What is the main goal of 'dimensionality reduction' techniques like PCA?

  • A. Increase the number of features
  • B. Decrease model accuracy
  • C. Remove irrelevant or correlated features
  • D. Encrypt data
Explanation:
Dimensionality reduction techniques reduce feature count by eliminating redundancy or irrelevance.

Which algorithm is best suited for classification tasks in machine learning?

  • A. Linear regression
  • B. K-means
  • C. Support vector machine
  • D. PCA
Explanation:
Support Vector Machine is commonly used for classification problems.

In neural networks, what is 'backpropagation' used for?

  • A. Adjusting weights using gradient descent
  • B. Propagating inputs through layers
  • C. Generating output predictions
  • D. Normalizing data
Explanation:
Backpropagation computes the gradients of the loss with respect to the network weights, which are then used to update them via optimization methods.

What is 'reinforcement learning' primarily used for?

  • A. Classifying data into labels
  • B. Reducing dimensionality
  • C. Learning to make decisions via rewards
  • D. Clustering unlabeled data
Explanation:
Reinforcement learning is about learning optimal actions based on rewards and penalties from an environment.

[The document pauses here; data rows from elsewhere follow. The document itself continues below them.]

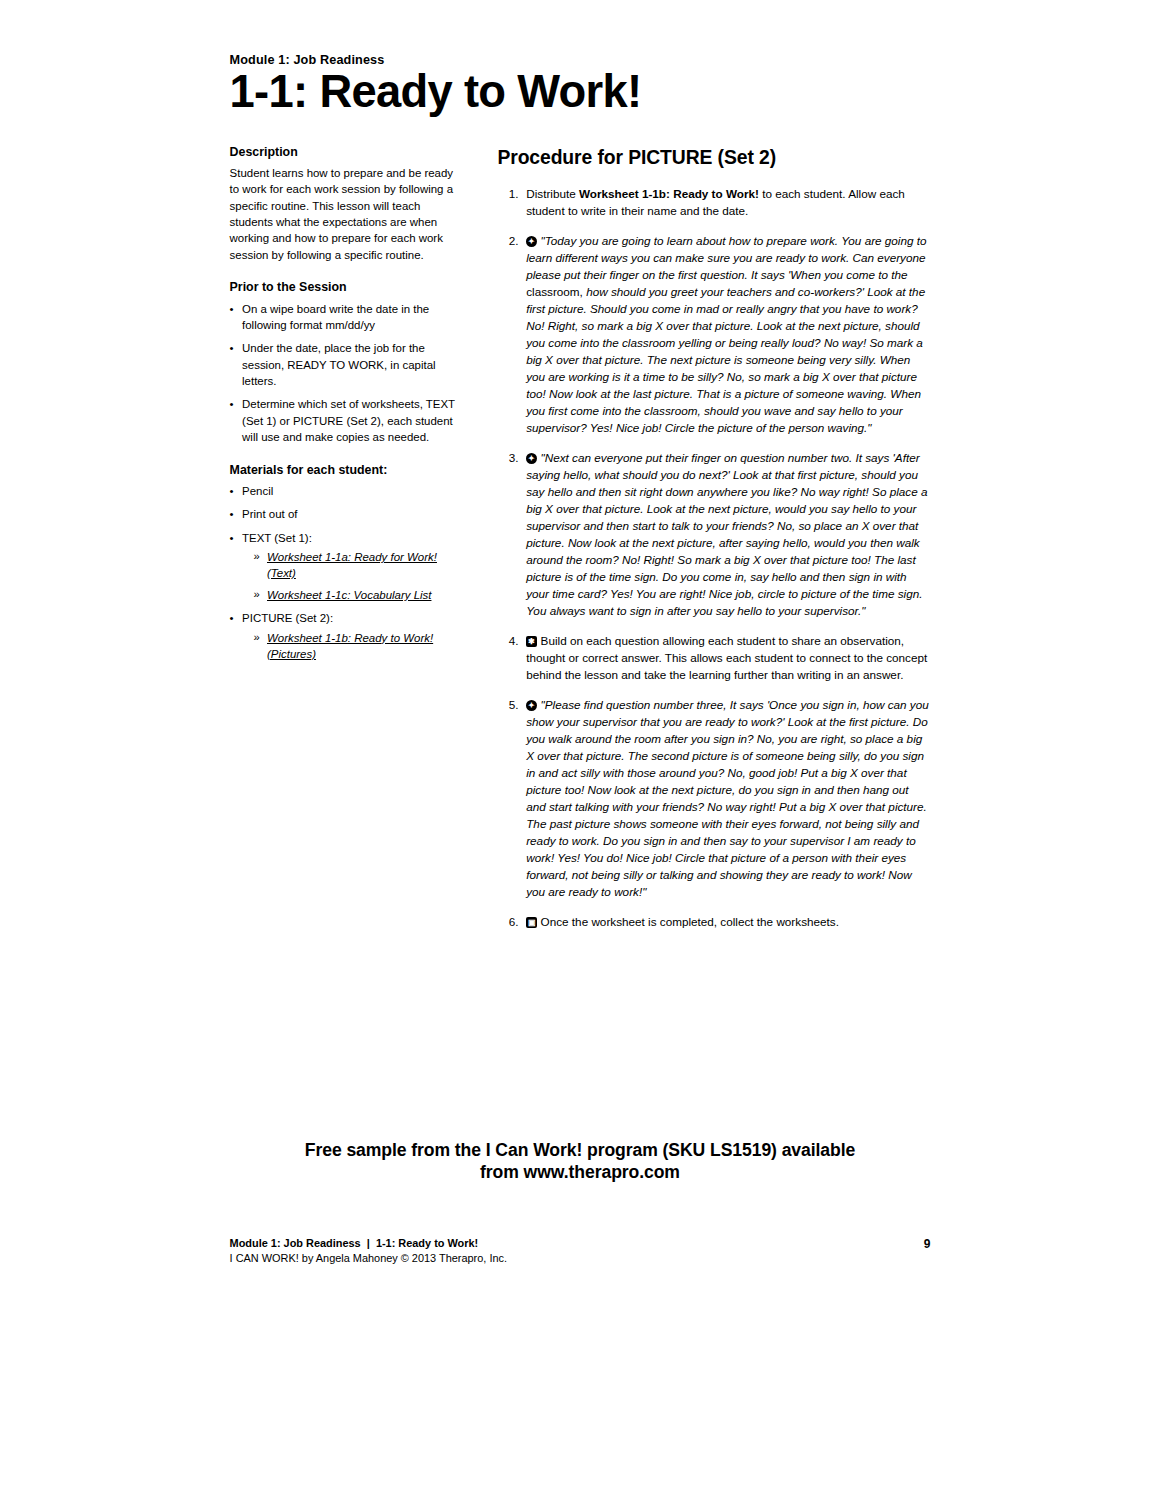Module 1: Job Readiness
1-1: Ready to Work!
Description
Student learns how to prepare and be ready to work for each work session by following a specific routine. This lesson will teach students what the expectations are when working and how to prepare for each work session by following a specific routine.
Prior to the Session
On a wipe board write the date in the following format mm/dd/yy
Under the date, place the job for the session, READY TO WORK, in capital letters.
Determine which set of worksheets, TEXT (Set 1) or PICTURE (Set 2), each student will use and make copies as needed.
Materials for each student:
Pencil
Print out of
TEXT (Set 1):
Worksheet 1-1a: Ready for Work! (Text)
Worksheet 1-1c: Vocabulary List
PICTURE (Set 2):
Worksheet 1-1b: Ready to Work! (Pictures)
Procedure for PICTURE (Set 2)
Distribute Worksheet 1-1b: Ready to Work! to each student. Allow each student to write in their name and the date.
✦"Today you are going to learn about how to prepare work. You are going to learn different ways you can make sure you are ready to work. Can everyone please put their finger on the first question. It says 'When you come to the classroom, how should you greet your teachers and co-workers?' Look at the first picture. Should you come in mad or really angry that you have to work? No! Right, so mark a big X over that picture. Look at the next picture, should you come into the classroom yelling or being really loud? No way! So mark a big X over that picture. The next picture is someone being very silly. When you are working is it a time to be silly? No, so mark a big X over that picture too! Now look at the last picture. That is a picture of someone waving. When you first come into the classroom, should you wave and say hello to your supervisor? Yes! Nice job! Circle the picture of the person waving."
✦"Next can everyone put their finger on question number two. It says 'After saying hello, what should you do next?' Look at that first picture, should you say hello and then sit right down anywhere you like? No way right! So place a big X over that picture. Look at the next picture, would you say hello to your supervisor and then start to talk to your friends? No, so place an X over that picture. Now look at the next picture, after saying hello, would you then walk around the room? No! Right! So mark a big X over that picture too! The last picture is of the time sign. Do you come in, say hello and then sign in with your time card? Yes! You are right! Nice job, circle to picture of the time sign. You always want to sign in after you say hello to your supervisor."
✱Build on each question allowing each student to share an observation, thought or correct answer. This allows each student to connect to the concept behind the lesson and take the learning further than writing in an answer.
✦"Please find question number three, It says 'Once you sign in, how can you show your supervisor that you are ready to work?' Look at the first picture. Do you walk around the room after you sign in? No, you are right, so place a big X over that picture. The second picture is of someone being silly, do you sign in and act silly with those around you? No, good job! Put a big X over that picture too! Now look at the next picture, do you sign in and then hang out and start talking with your friends? No way right! Put a big X over that picture. The past picture shows someone with their eyes forward, not being silly and ready to work. Do you sign in and then say to your supervisor I am ready to work! Yes! You do! Nice job! Circle that picture of a person with their eyes forward, not being silly or talking and showing they are ready to work! Now you are ready to work!"
▣Once the worksheet is completed, collect the worksheets.
Free sample from the I Can Work! program (SKU LS1519) available from www.therapro.com
9
Module 1: Job Readiness | 1-1: Ready to Work!
I CAN WORK! by Angela Mahoney © 2013 Therapro, Inc.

What is the purpose of a 'validation set' during model training?

  • A. To train the model parameters
  • B. To evaluate the final model performance
  • C. To tune hyperparameters and avoid overfitting
  • D. To serve as training data
Explanation:
The validation set is used to tune hyperparameters and detect overfitting during training.

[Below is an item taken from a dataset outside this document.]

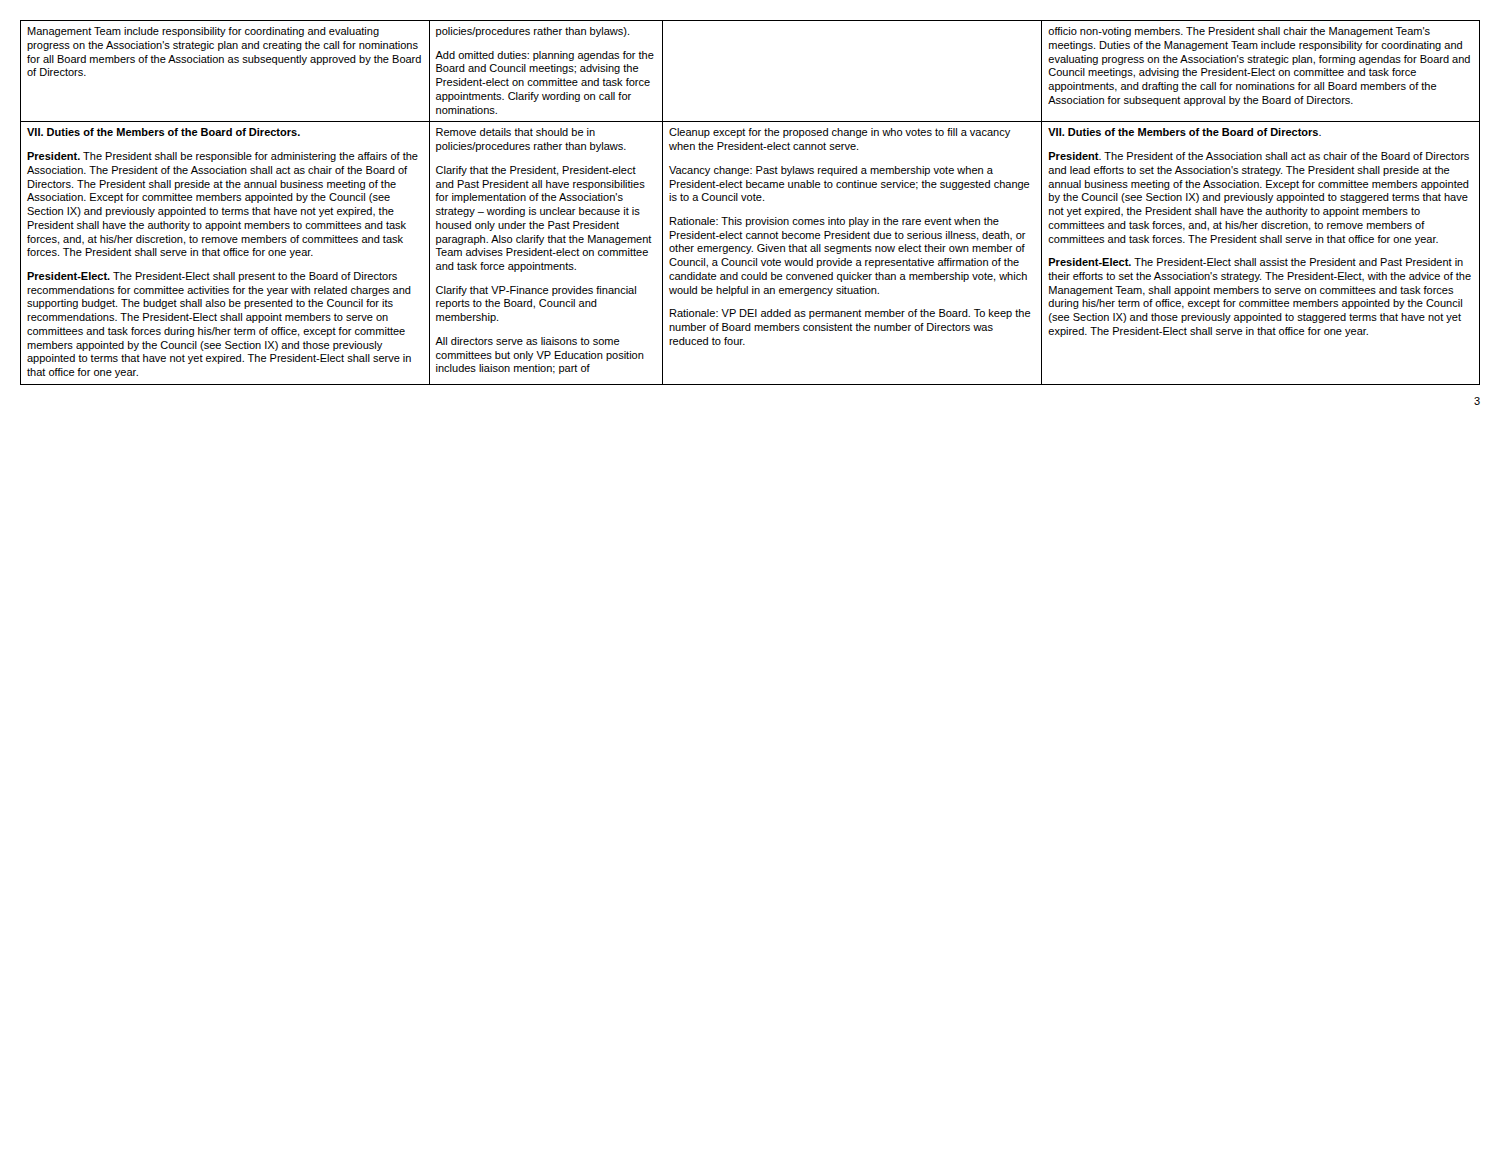| Management Team include responsibility for coordinating and evaluating progress on the Association's strategic plan and creating the call for nominations for all Board members of the Association as subsequently approved by the Board of Directors. | policies/procedures rather than bylaws). Add omitted duties: planning agendas for the Board and Council meetings; advising the President-elect on committee and task force appointments. Clarify wording on call for nominations. | | officio non-voting members. The President shall chair the Management Team's meetings. Duties of the Management Team include responsibility for coordinating and evaluating progress on the Association's strategic plan, forming agendas for Board and Council meetings, advising the President-Elect on committee and task force appointments, and drafting the call for nominations for all Board members of the Association for subsequent approval by the Board of Directors. |
| VII. Duties of the Members of the Board of Directors. President. The President shall be responsible for administering the affairs of the Association. The President of the Association shall act as chair of the Board of Directors. The President shall preside at the annual business meeting of the Association. Except for committee members appointed by the Council (see Section IX) and previously appointed to terms that have not yet expired, the President shall have the authority to appoint members to committees and task forces, and, at his/her discretion, to remove members of committees and task forces. The President shall serve in that office for one year. President-Elect. The President-Elect shall present to the Board of Directors recommendations for committee activities for the year with related charges and supporting budget. The budget shall also be presented to the Council for its recommendations. The President-Elect shall appoint members to serve on committees and task forces during his/her term of office, except for committee members appointed by the Council (see Section IX) and those previously appointed to terms that have not yet expired. The President-Elect shall serve in that office for one year. | Remove details that should be in policies/procedures rather than bylaws. Clarify that the President, President-elect and Past President all have responsibilities for implementation of the Association's strategy – wording is unclear because it is housed only under the Past President paragraph. Also clarify that the Management Team advises President-elect on committee and task force appointments. Clarify that VP-Finance provides financial reports to the Board, Council and membership. All directors serve as liaisons to some committees but only VP Education position includes liaison mention; part of | Cleanup except for the proposed change in who votes to fill a vacancy when the President-elect cannot serve. Vacancy change: Past bylaws required a membership vote when a President-elect became unable to continue service; the suggested change is to a Council vote. Rationale: This provision comes into play in the rare event when the President-elect cannot become President due to serious illness, death, or other emergency. Given that all segments now elect their own member of Council, a Council vote would provide a representative affirmation of the candidate and could be convened quicker than a membership vote, which would be helpful in an emergency situation. Rationale: VP DEI added as permanent member of the Board. To keep the number of Board members consistent the number of Directors was reduced to four. | VII. Duties of the Members of the Board of Directors . President . The President of the Association shall act as chair of the Board of Directors and lead efforts to set the Association's strategy. The President shall preside at the annual business meeting of the Association. Except for committee members appointed by the Council (see Section IX) and previously appointed to staggered terms that have not yet expired, the President shall have the authority to appoint members to committees and task forces, and, at his/her discretion, to remove members of committees and task forces. The President shall serve in that office for one year. President-Elect. The President-Elect shall assist the President and Past President in their efforts to set the Association's strategy. The President-Elect, with the advice of the Management Team, shall appoint members to serve on committees and task forces during his/her term of office, except for committee members appointed by the Council (see Section IX) and those previously appointed to staggered terms that have not yet expired. The President-Elect shall serve in that office for one year. |
3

In machine learning, what is 'dropout'?

  • A. Dropping the dataset
  • B. Randomly omitting neurons during training
  • C. Pruning decision trees
  • D. Deleting old data
Explanation:
Dropout is a regularization technique in which random neurons are randomly deactivated during training to prevent overfitting.

Which of the following is a transformer-based language model developed by Google?

  • A. GPT
  • B. BERT
  • C. ResNet
  • D. AlexNet
Explanation:
BERT is a transformer-based model by Google for NLP tasks.